» **Task statement**
Reproduce the data below word for word, with every line in its original order. Leave out the pictures.

───── Provided entries ─────

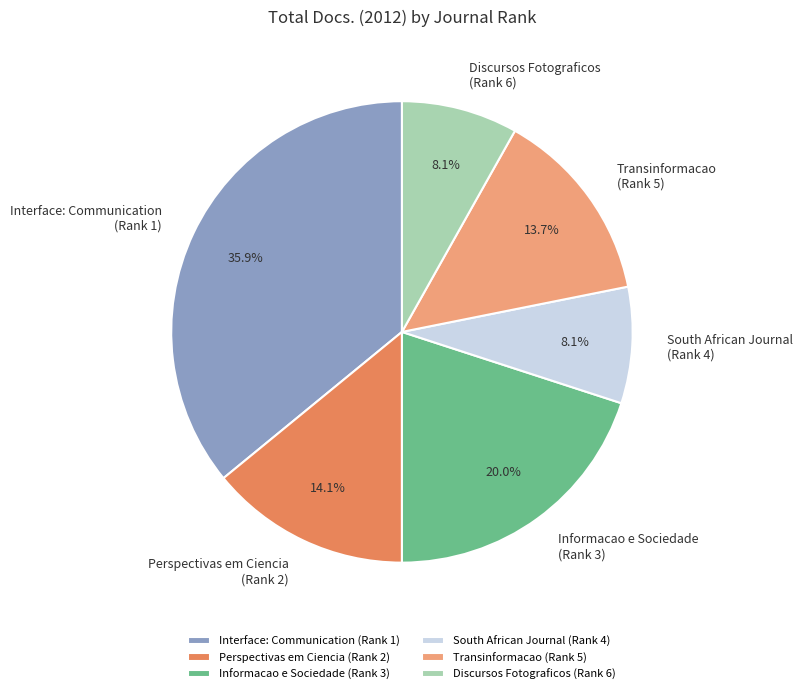

To the nearest percent, what is the difference between the largest and smallest slice percentages?

28%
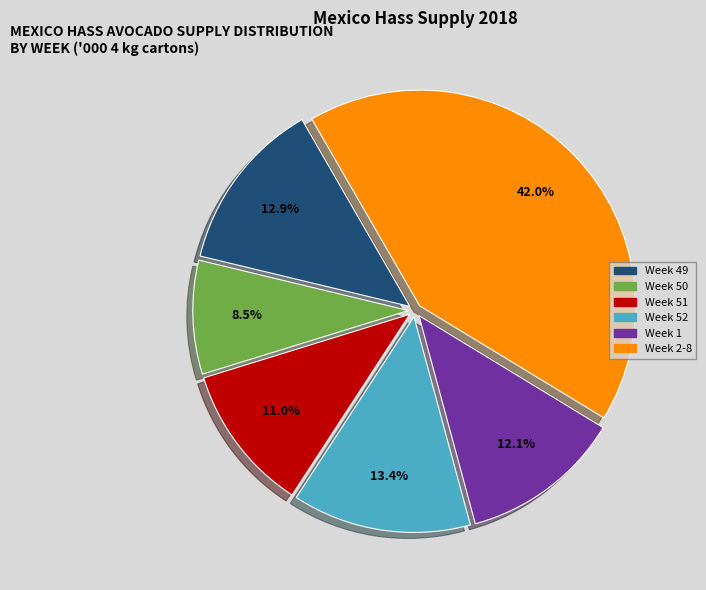

Is there any slice that represents more than half of the pie?

No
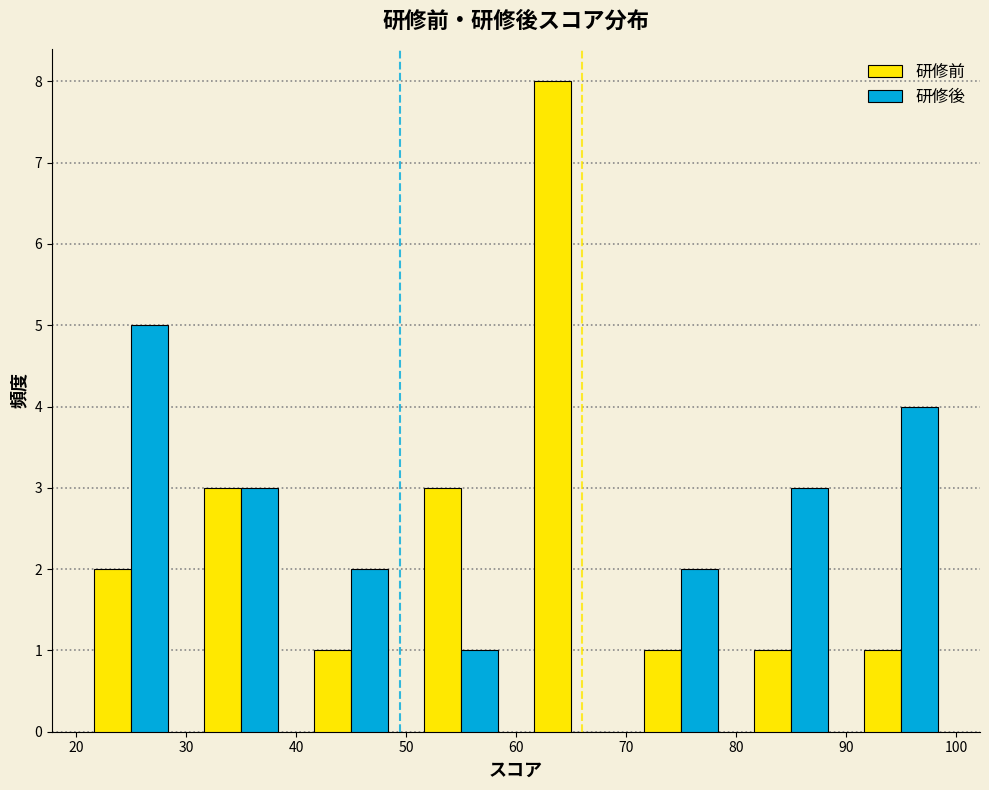

What is the height of the 研修後 bar covering 90 to 100 on the x-axis? The values are not printed on the chart, so give them approximately, as read against the axis.

4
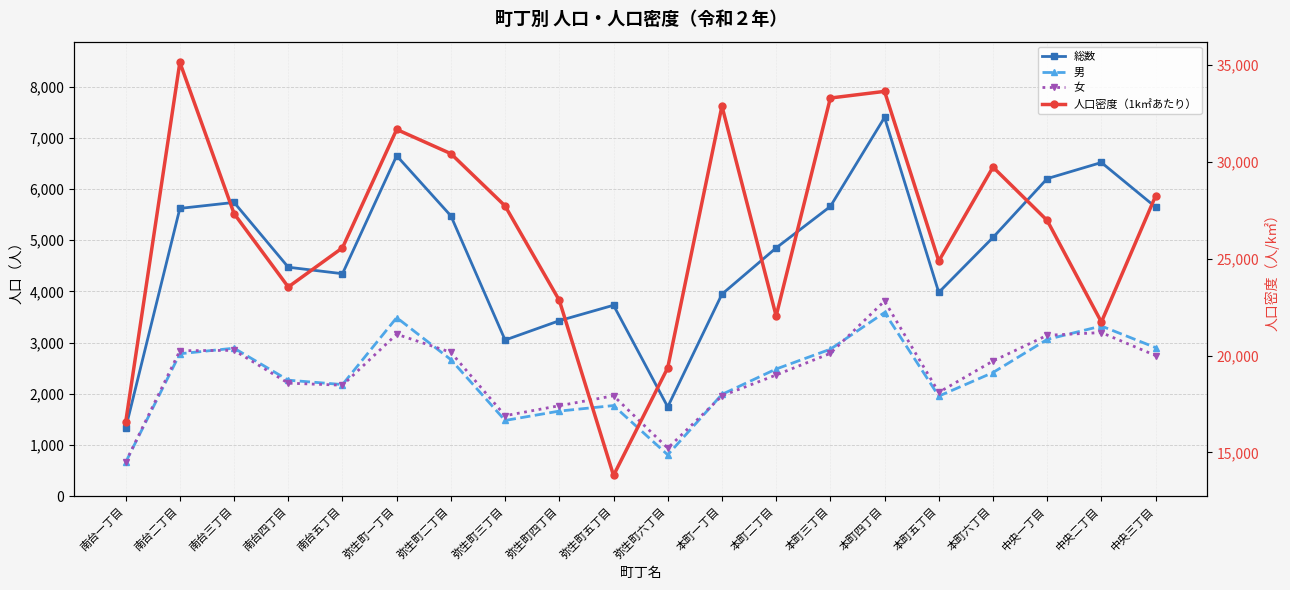

The value of 総数 at 弥生町四丁目 is 4674.7. True or false?

False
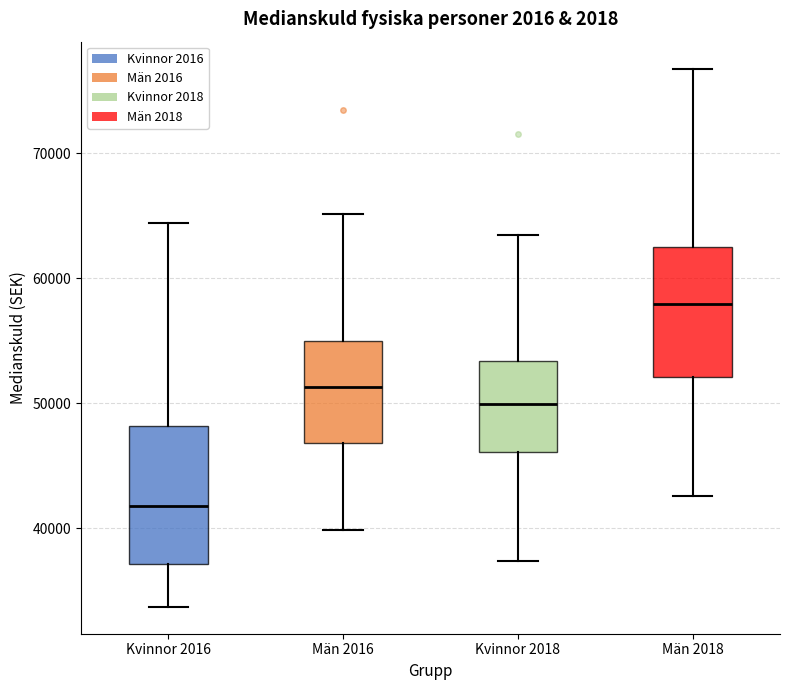

Reading left to right, read every box against the y-axis: the position of its median line, the range the box covers, and the ends of its whiskers. The values are not printed on the chart, so give them approximately, as read against the axis.

Kvinnor 2016: median 42000, box 37000 to 48000, whiskers 34000 to 64000
Män 2016: median 51000, box 47000 to 55000, whiskers 40000 to 65000
Kvinnor 2018: median 50000, box 46000 to 53000, whiskers 37000 to 63000
Män 2018: median 58000, box 52000 to 63000, whiskers 43000 to 77000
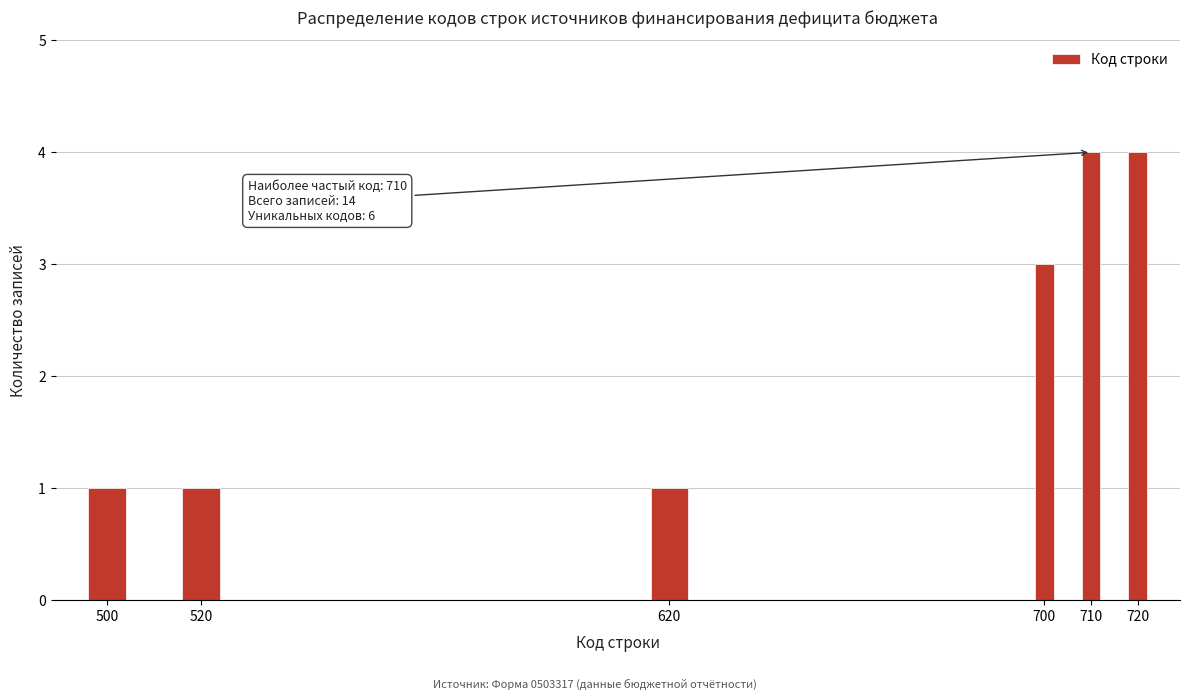

Reading left to right, list all the values displayed in this chart.

500=1	520=1	620=1	700=3	710=4	720=4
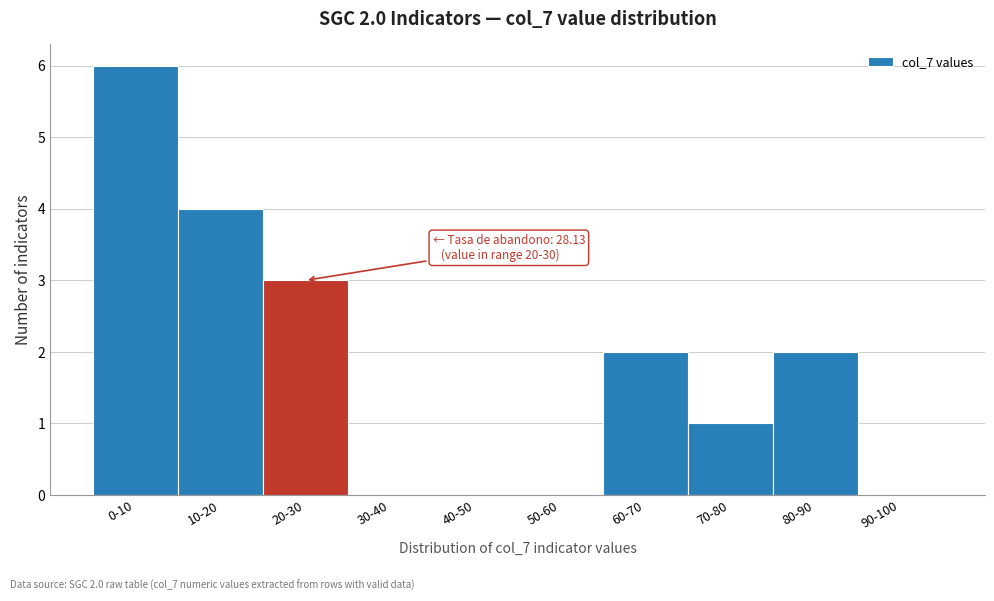

Reading left to right, extract all data points from this chart.

0-10=6	10-20=4	20-30=3	30-40=0	40-50=0	50-60=0	60-70=2	70-80=1	80-90=2	90-100=0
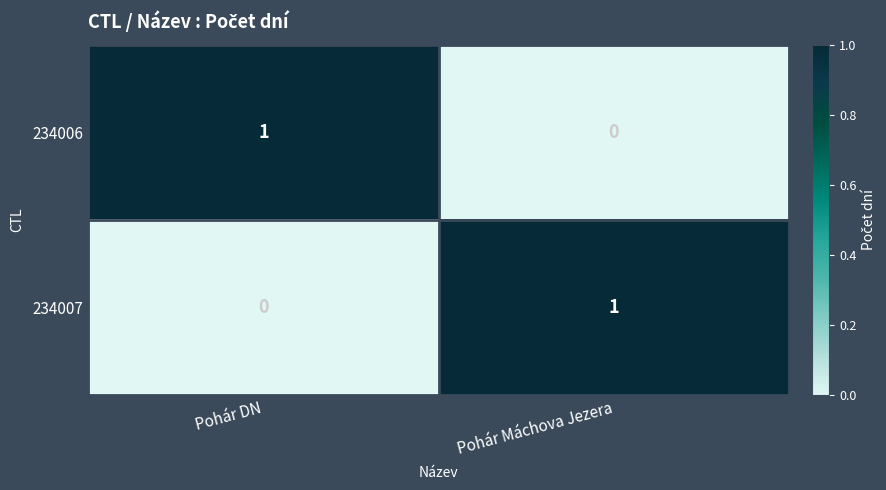

True or false: 234007 has a value of 1 at Pohár Máchova Jezera.

True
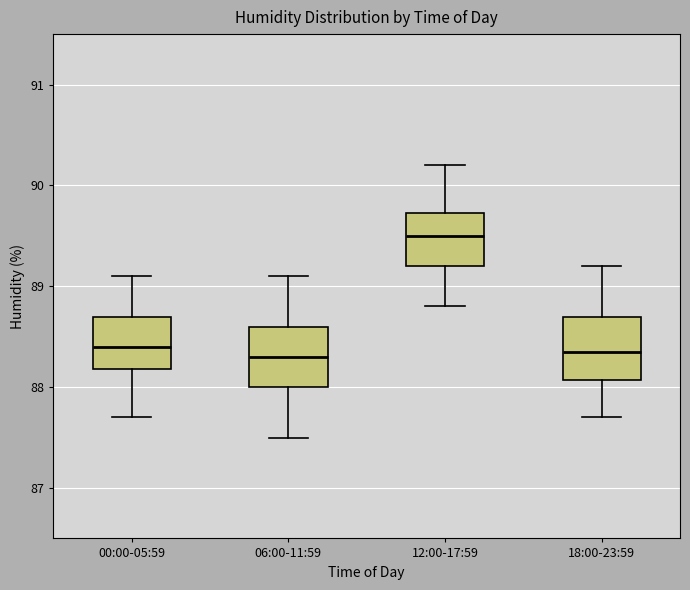

Where is the upper edge of the box for 06:00-11:59 on the y-axis? The values are not printed on the chart, so give them approximately, as read against the axis.

88.6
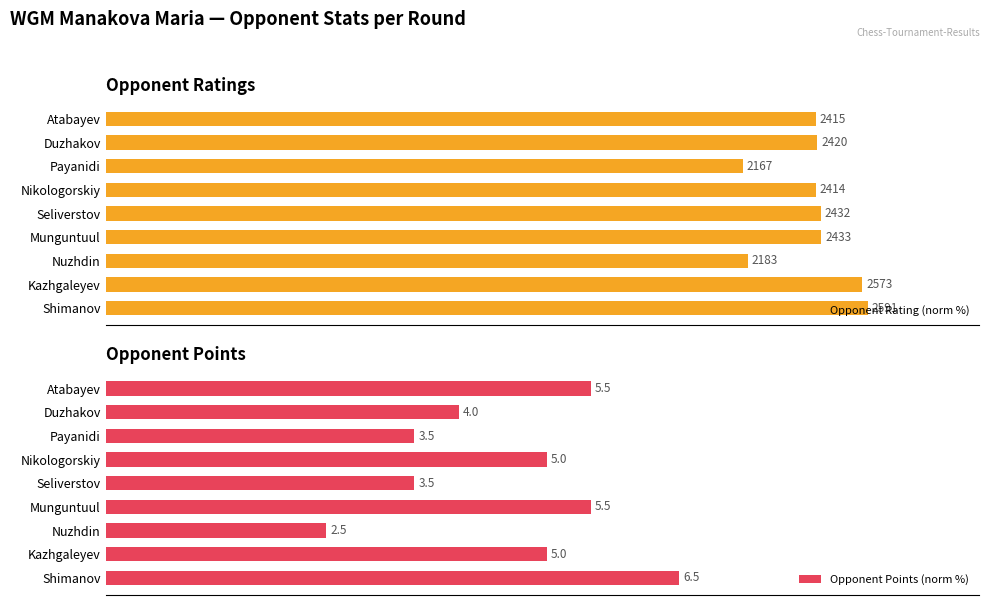

The value of Opponent Rating (norm %) at Nuzhdin is 54.3. True or false?

False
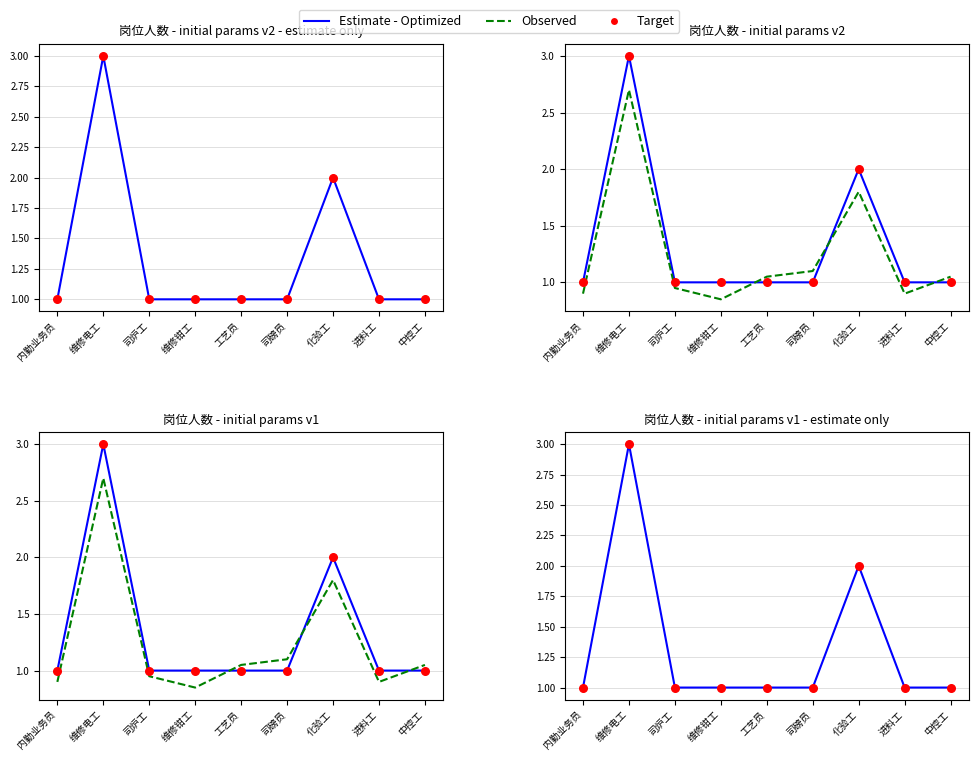

Which series has the largest total across all categories?

Estimate - Optimized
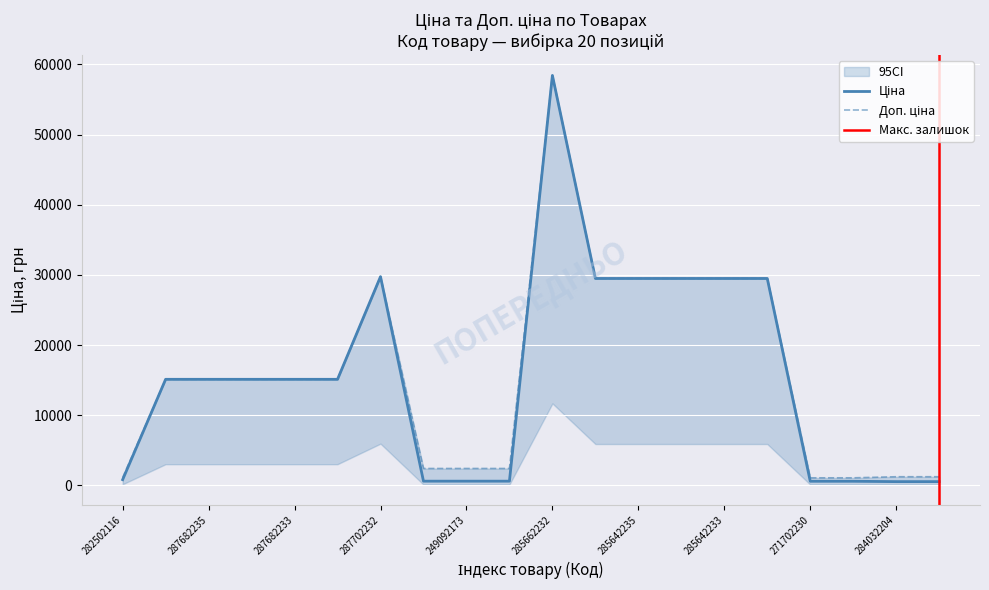

At which category does Доп. ціна reach its first local peak?

287702232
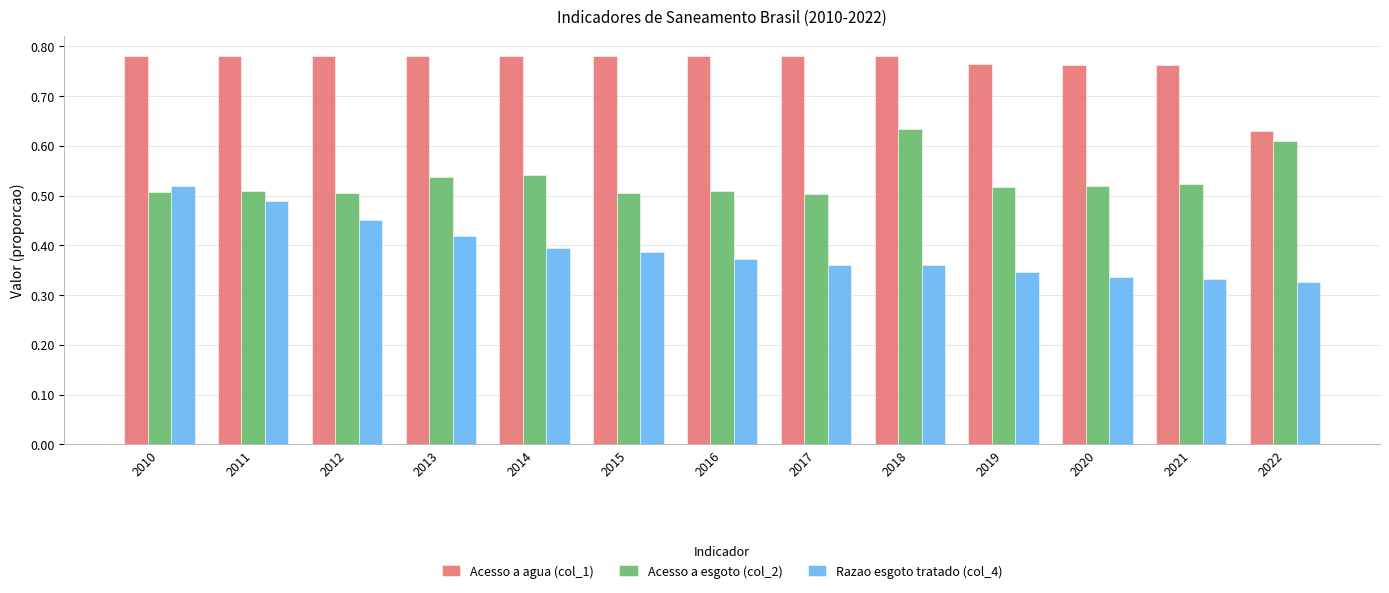

Which category has the highest value in the Razao esgoto tratado (col_4) series?

2010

─────

» **Solution to the problem**
To the nearest percent, what is the difference between the largest and smallest slice percentages?

28%

Is there any slice that represents more than half of the pie?

No

What is the height of the 研修後 bar covering 90 to 100 on the x-axis? The values are not printed on the chart, so give them approximately, as read against the axis.

4

The value of 総数 at 弥生町四丁目 is 4674.7. True or false?

False

Reading left to right, read every box against the y-axis: the position of its median line, the range the box covers, and the ends of its whiskers. The values are not printed on the chart, so give them approximately, as read against the axis.

Kvinnor 2016: median 42000, box 37000 to 48000, whiskers 34000 to 64000
Män 2016: median 51000, box 47000 to 55000, whiskers 40000 to 65000
Kvinnor 2018: median 50000, box 46000 to 53000, whiskers 37000 to 63000
Män 2018: median 58000, box 52000 to 63000, whiskers 43000 to 77000

Reading left to right, list all the values displayed in this chart.

500=1	520=1	620=1	700=3	710=4	720=4

Reading left to right, extract all data points from this chart.

0-10=6	10-20=4	20-30=3	30-40=0	40-50=0	50-60=0	60-70=2	70-80=1	80-90=2	90-100=0

True or false: 234007 has a value of 1 at Pohár Máchova Jezera.

True

Where is the upper edge of the box for 06:00-11:59 on the y-axis? The values are not printed on the chart, so give them approximately, as read against the axis.

88.6

The value of Opponent Rating (norm %) at Nuzhdin is 54.3. True or false?

False

Which series has the largest total across all categories?

Estimate - Optimized

At which category does Доп. ціна reach its first local peak?

287702232

Which category has the highest value in the Razao esgoto tratado (col_4) series?

2010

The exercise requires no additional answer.